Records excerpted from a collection
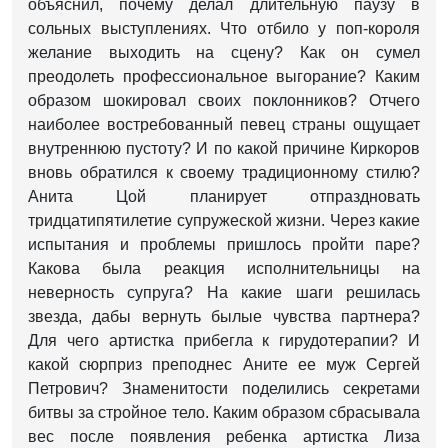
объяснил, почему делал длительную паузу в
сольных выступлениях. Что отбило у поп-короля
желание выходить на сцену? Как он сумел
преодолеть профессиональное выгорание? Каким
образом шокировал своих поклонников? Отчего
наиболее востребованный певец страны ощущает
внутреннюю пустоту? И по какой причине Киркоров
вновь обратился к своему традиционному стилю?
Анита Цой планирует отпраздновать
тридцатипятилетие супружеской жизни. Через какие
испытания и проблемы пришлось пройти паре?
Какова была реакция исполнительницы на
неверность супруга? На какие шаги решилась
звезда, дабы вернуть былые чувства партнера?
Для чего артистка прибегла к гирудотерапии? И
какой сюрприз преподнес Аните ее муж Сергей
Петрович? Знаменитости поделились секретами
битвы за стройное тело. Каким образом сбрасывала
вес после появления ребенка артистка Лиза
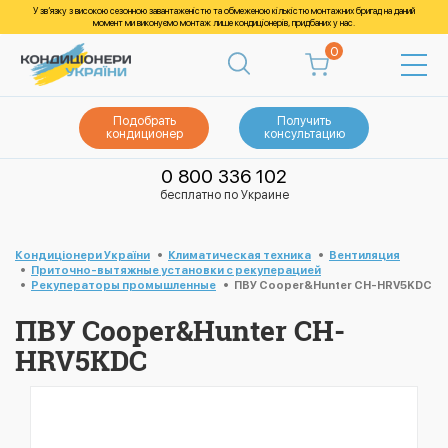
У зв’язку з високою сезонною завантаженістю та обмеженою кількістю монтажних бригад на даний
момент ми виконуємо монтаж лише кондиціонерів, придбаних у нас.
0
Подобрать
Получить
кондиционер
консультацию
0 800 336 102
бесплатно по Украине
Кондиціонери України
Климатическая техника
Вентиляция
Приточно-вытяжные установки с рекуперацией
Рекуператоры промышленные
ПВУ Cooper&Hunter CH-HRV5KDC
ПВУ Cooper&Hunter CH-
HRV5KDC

### Action item
Filter the data above down to the lines that contain the word "артистка", and copy each matching line in full.

### Completed task
Для чего артистка прибегла к гирудотерапии? И
вес после появления ребенка артистка Лиза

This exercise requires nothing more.